CAPÍTULO DÉCIMO,

de cómo Simplicius aprende a escribir. Y leer en la agreste foresta

Cuando por vez primera vi al ermitaño leer en la Biblia no pude comprender con quién sostenía una conversación tan misteriosa y seria; observé los movimientos de sus labios y oí sus murmullos, pero no vi allí a nadie que hablara con él. No tenía yo ni la menor idea de lo que era leer y escribir, pero en sus ojos noté que tenía que tratarse de algo referente al libro. No lo perdí de vista hasta que lo dejó de la mano; entonces lo abrí y me hallé ante el primer capítulo del libro de Job, ilustrado con un grabado y bellamente iluminado. Le hice a la figura curiosas y absurdas preguntas, y como no obtuviese respuesta alguna, me impacienté y exclamé en el preciso instante en que el ermitaño se acercaba en silencio a mi espalda:

—¡Eh, pequeños estúpidos! ¿Es que no tenéis lengua? ¿No hablabais vosotros no hace mucho con mi padre? —dije, pues así llamaba yo al ermitaño—. Ya sé que al pobre knan le traéis los corderos y también que habéis incendiado su casa. ¡Esperad! ¡Esperad un poco! ¡Este fuego puedo apagarlo yo para que no cause más daños!

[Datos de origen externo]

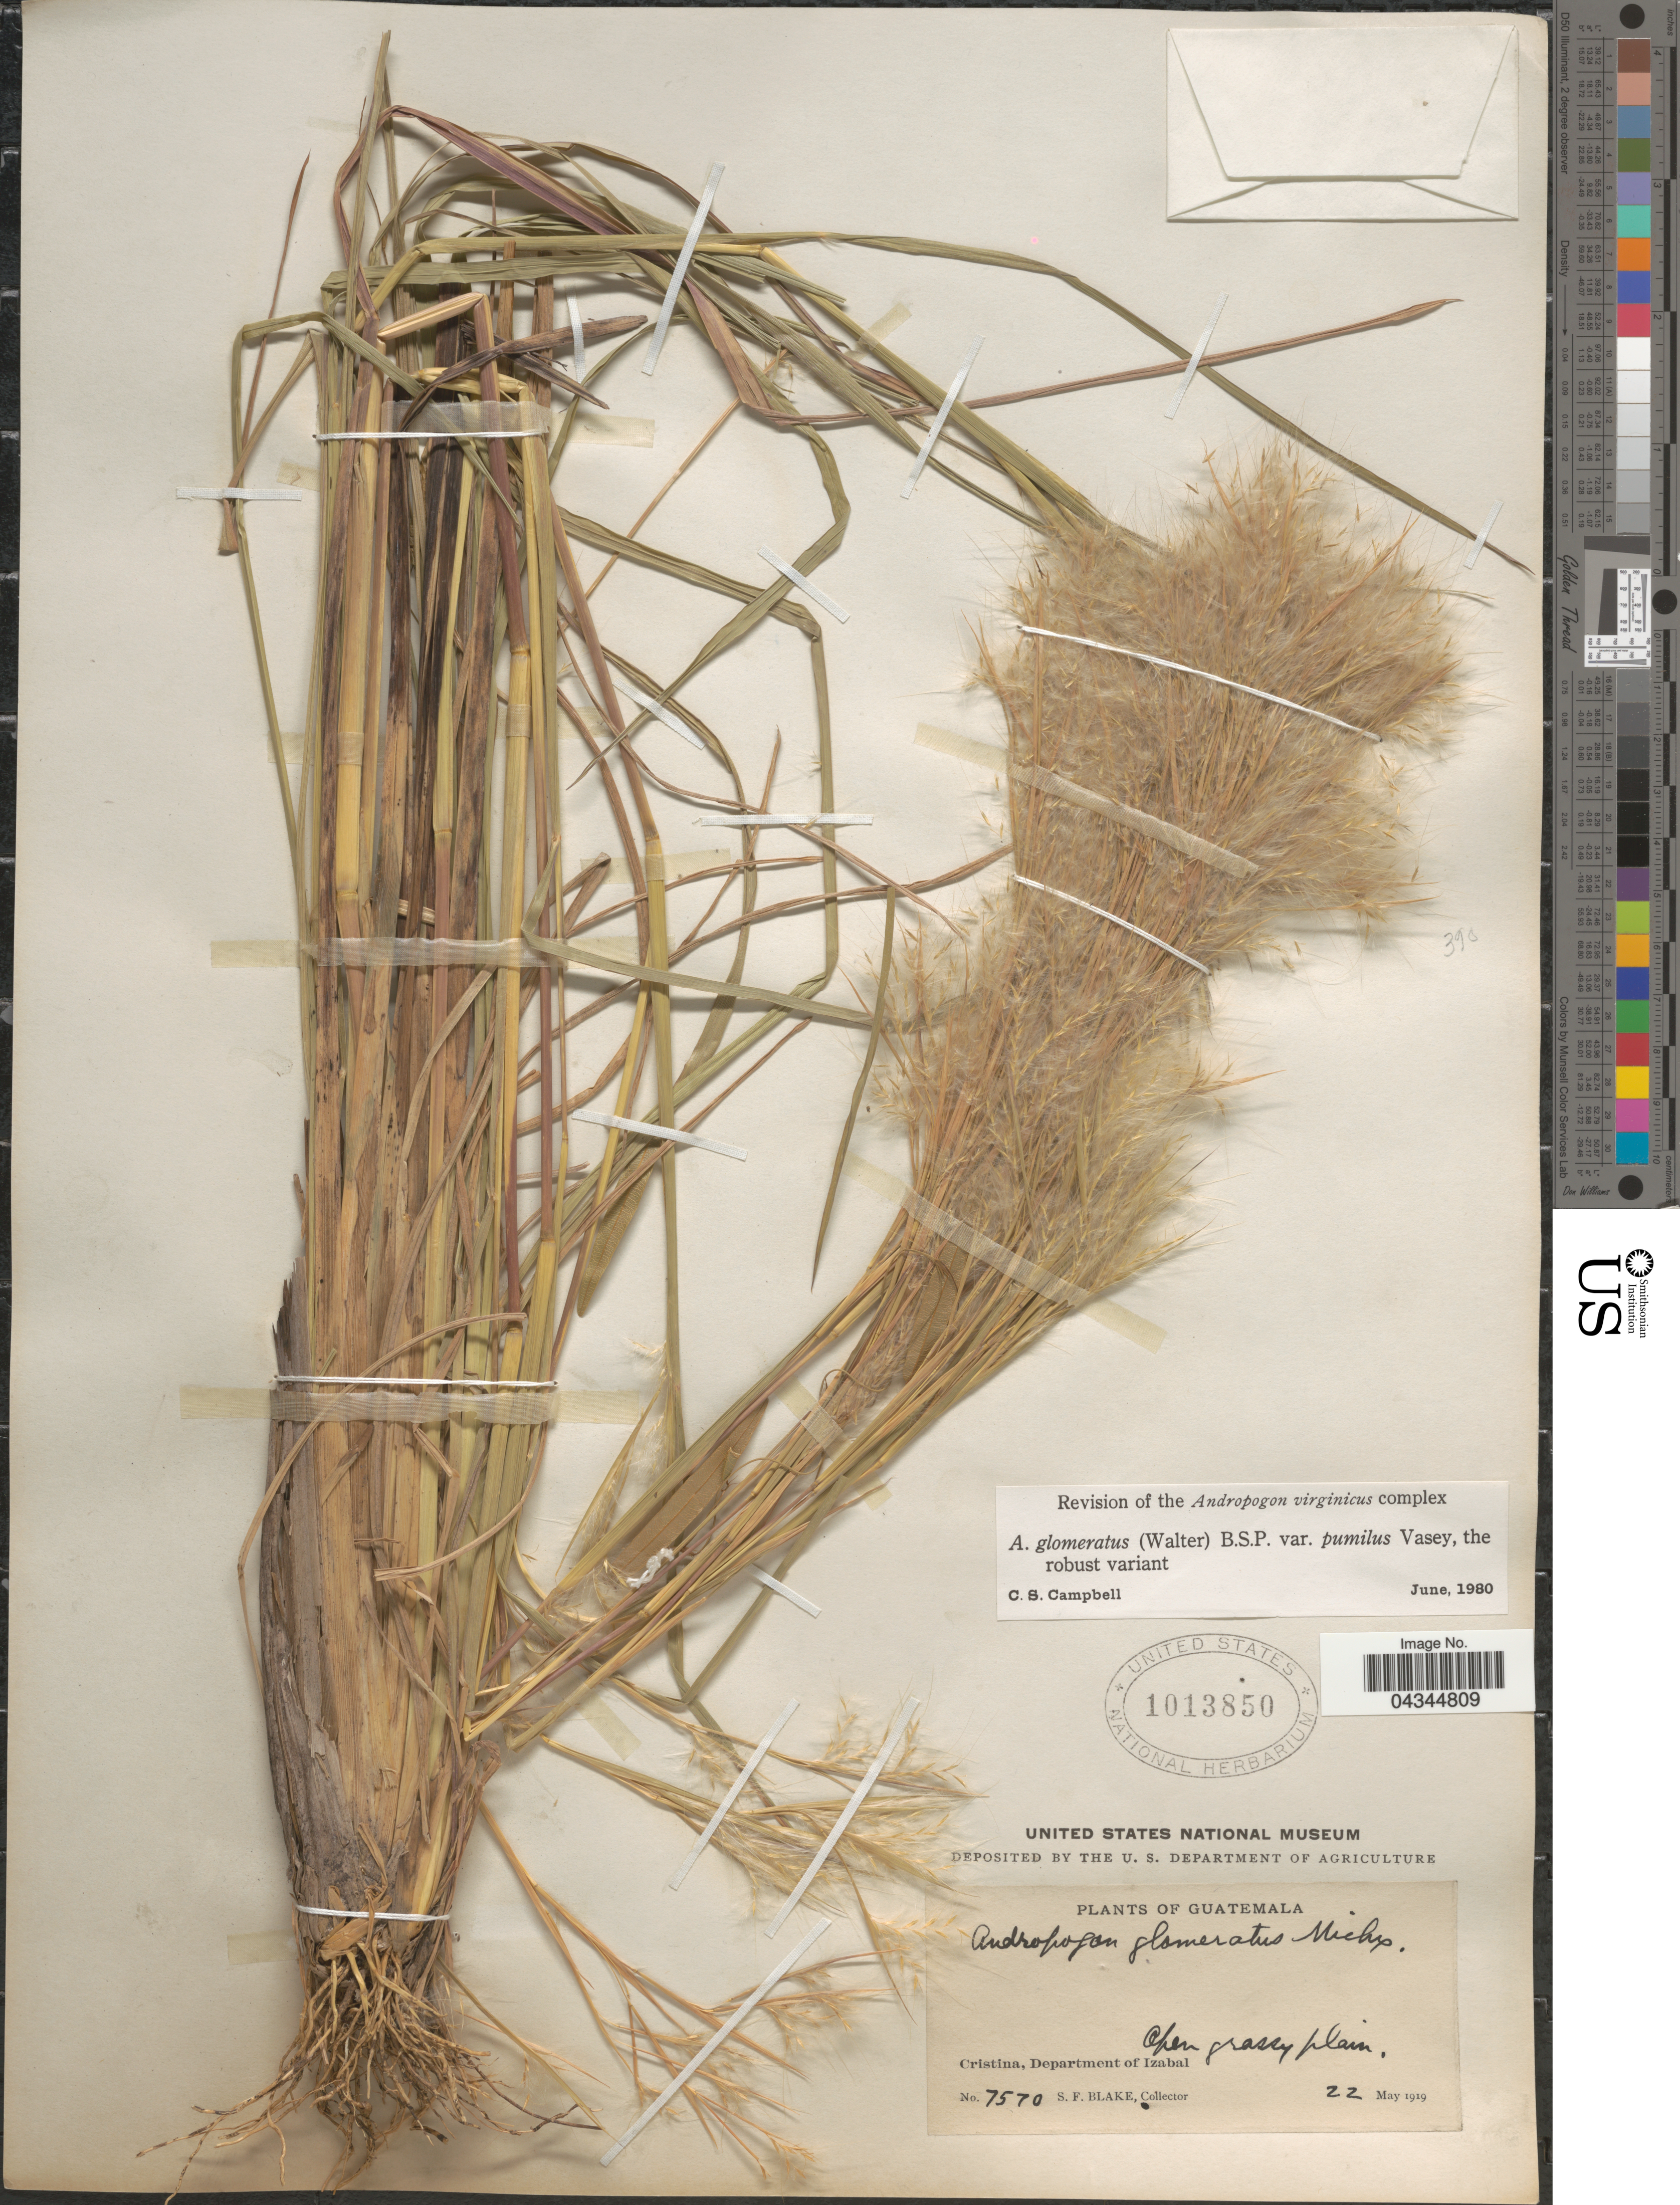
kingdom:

Y me levanté en busca de agua.

—¿Adónde vas, Simplicius? —me preguntó de pronto el ermitaño.

—¡Oh, padre! —le dije—. Aquí están unos guerreros que quieren llevarse los corderos. Se los han quitado al pobre hombre con quien tú hablabas antes. Ahora está ardiendo su casa y si no la apago se quemará todo —exclamé mostrándole con el dedo lo que veía.

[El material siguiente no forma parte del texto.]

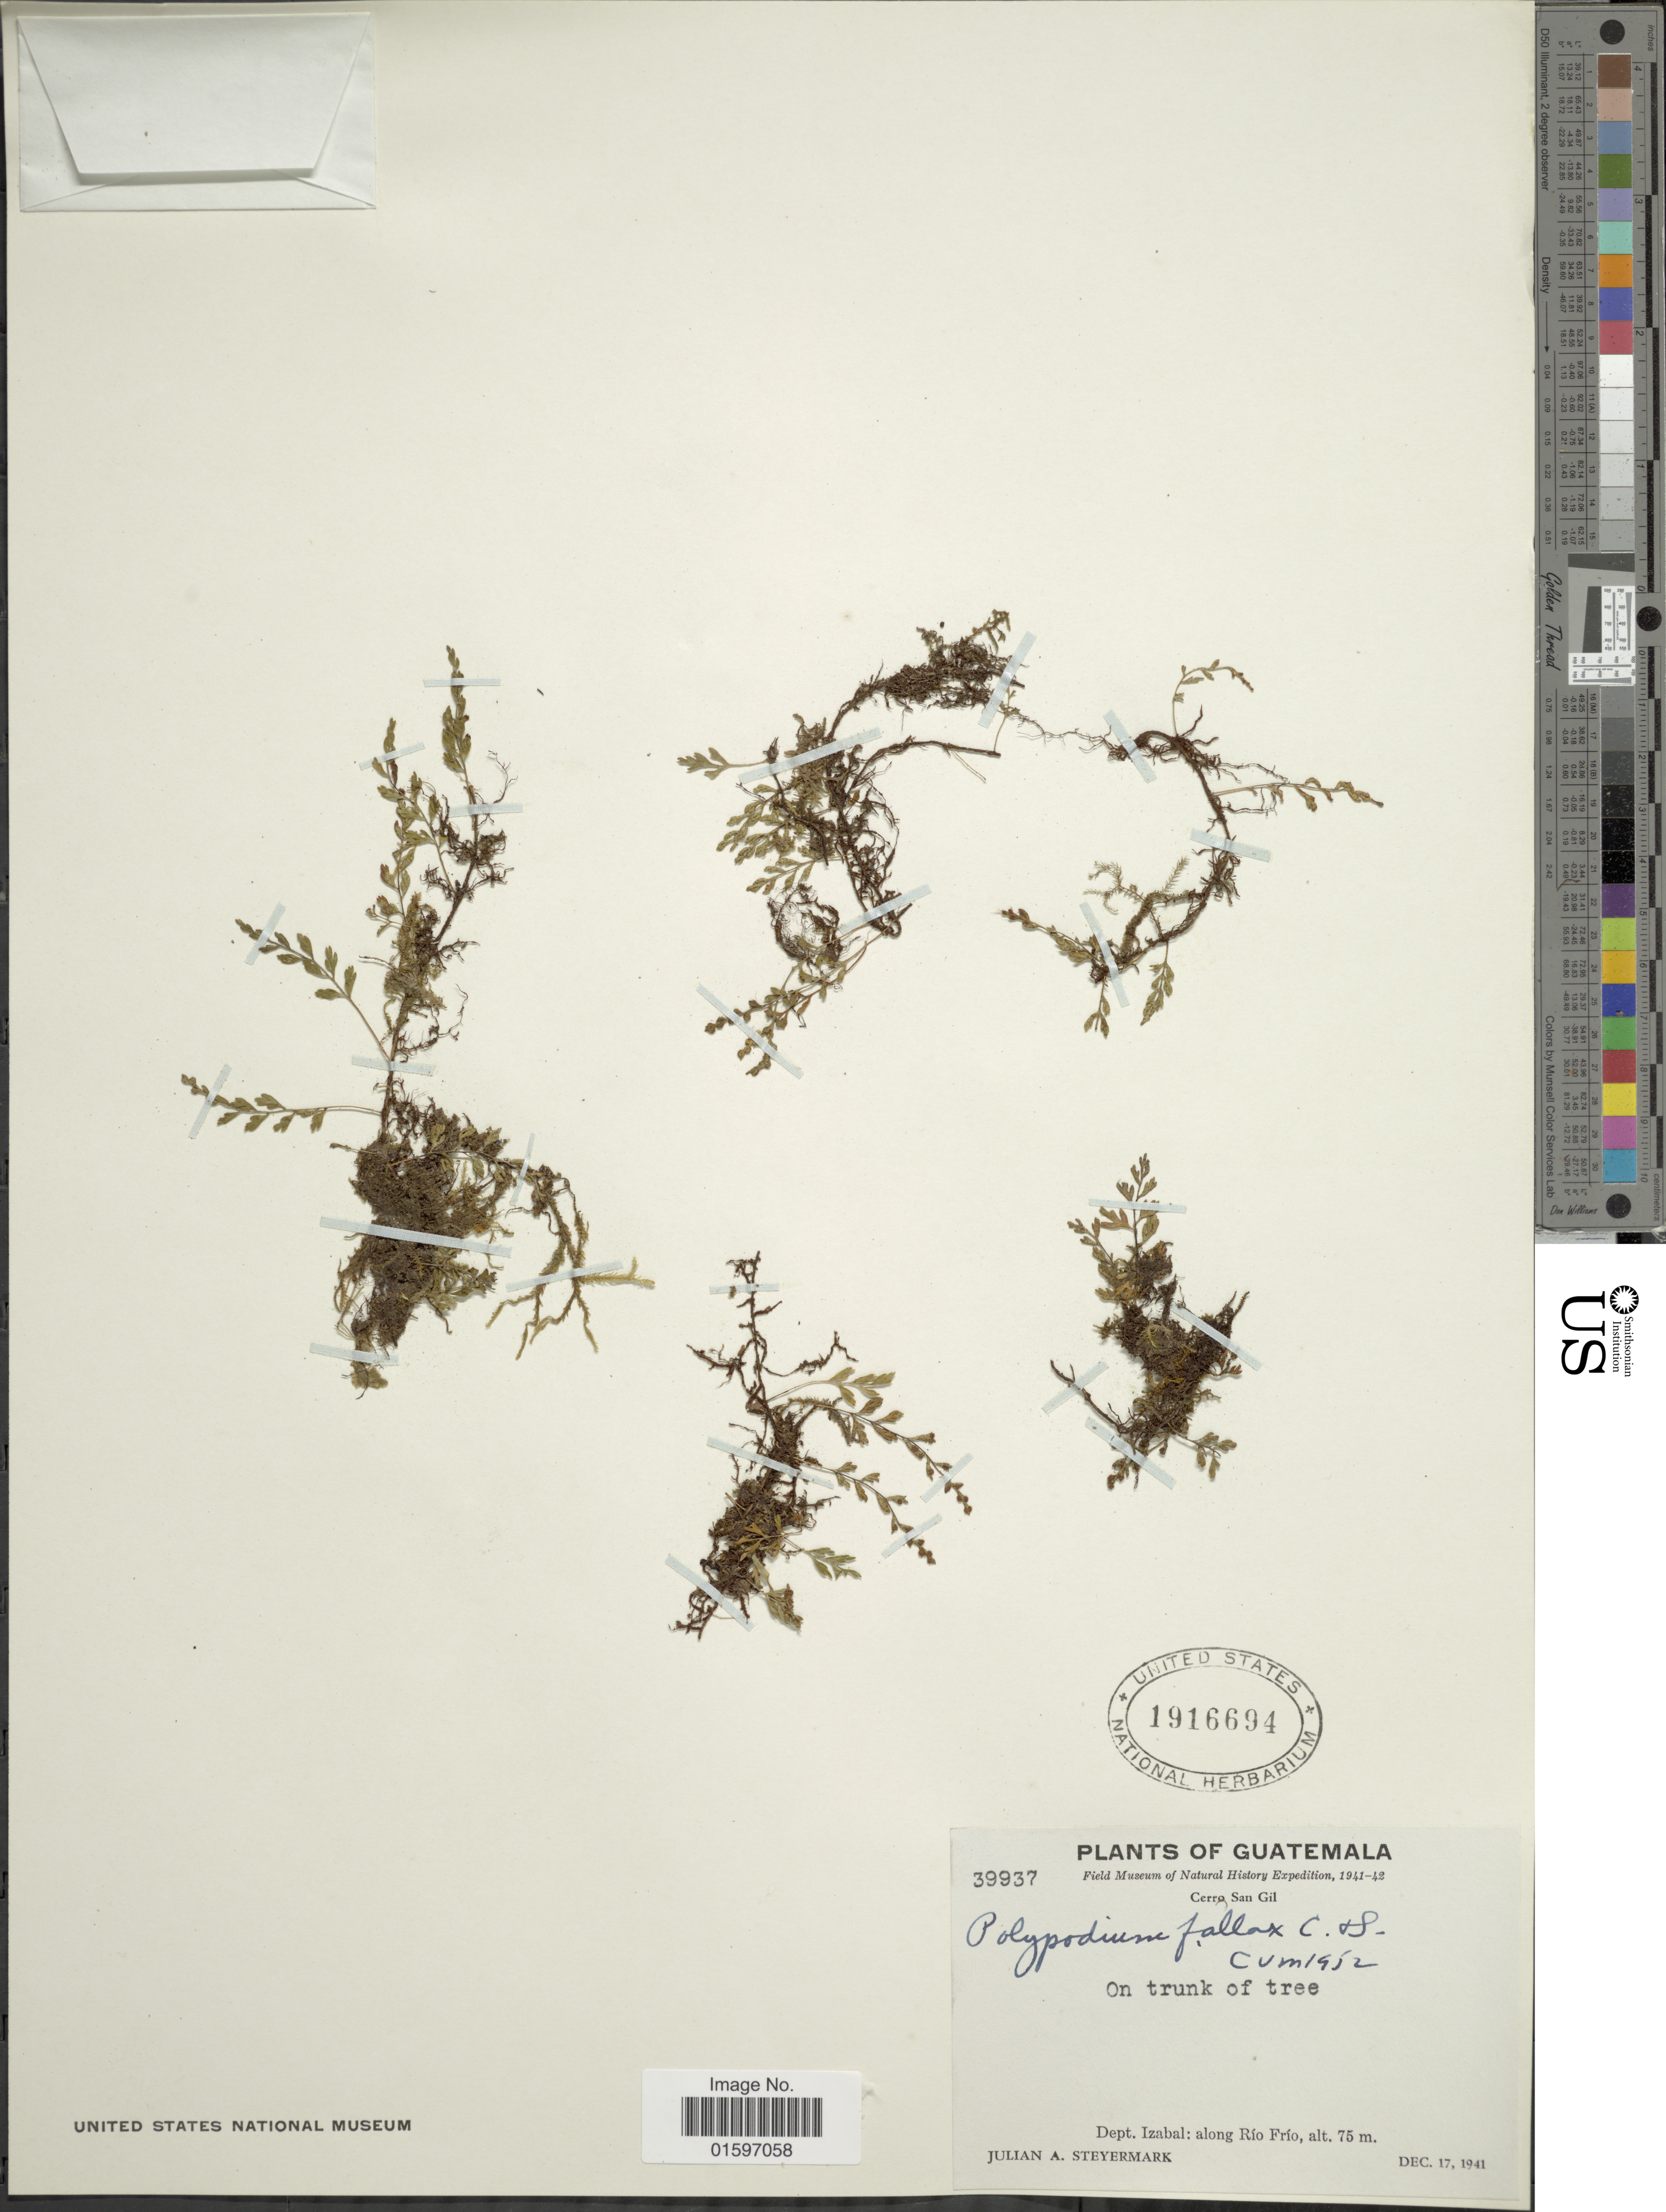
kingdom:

—¡No te muevas! —contestó el ermitaño—. No hay peligro.

—Pero ¿estás ciego? —le dije, muy cortésmente—. Impídeles que se lleven los corderos mientras yo corro en busca de agua…

Y dijo el ermitaño:

—Estas figuras no viven; solo han sido hechas para mostrarnos cosas que sucedieron hace tiempo.

—Pero tú has hablado con ellas. ¿Por qué no han de vivir?

El ermitaño viose obligado a reír ante esta inocencia infantil y dijo:

—Querido niño, estos grabados no pueden hablar. Su significado puedo verlo en estas líneas negras. A eso se le llama leer. Cuando leo crees que hablo con los dibujos, pero no es así.

—Siendo un hombre como tú —le contesté—, también tendría que comprender yo entonces lo que tú ves en esas líneas negras. Dime, padre, cómo he de hacerlo.

—Pues empecemos, hijo mío —replicó—. Te enseñaré a hablar con estos grabados como yo lo hago, pero se necesita tiempo, paciencia y aplicación.

Después me escribió en una corteza de abedul todo el alfabeto. Cuando me supe todas las letras, aprendí a deletrear y finalmente, a leer. Pronto supe escribir mejor que el ermitaño, porque imitaba la letra de imprenta.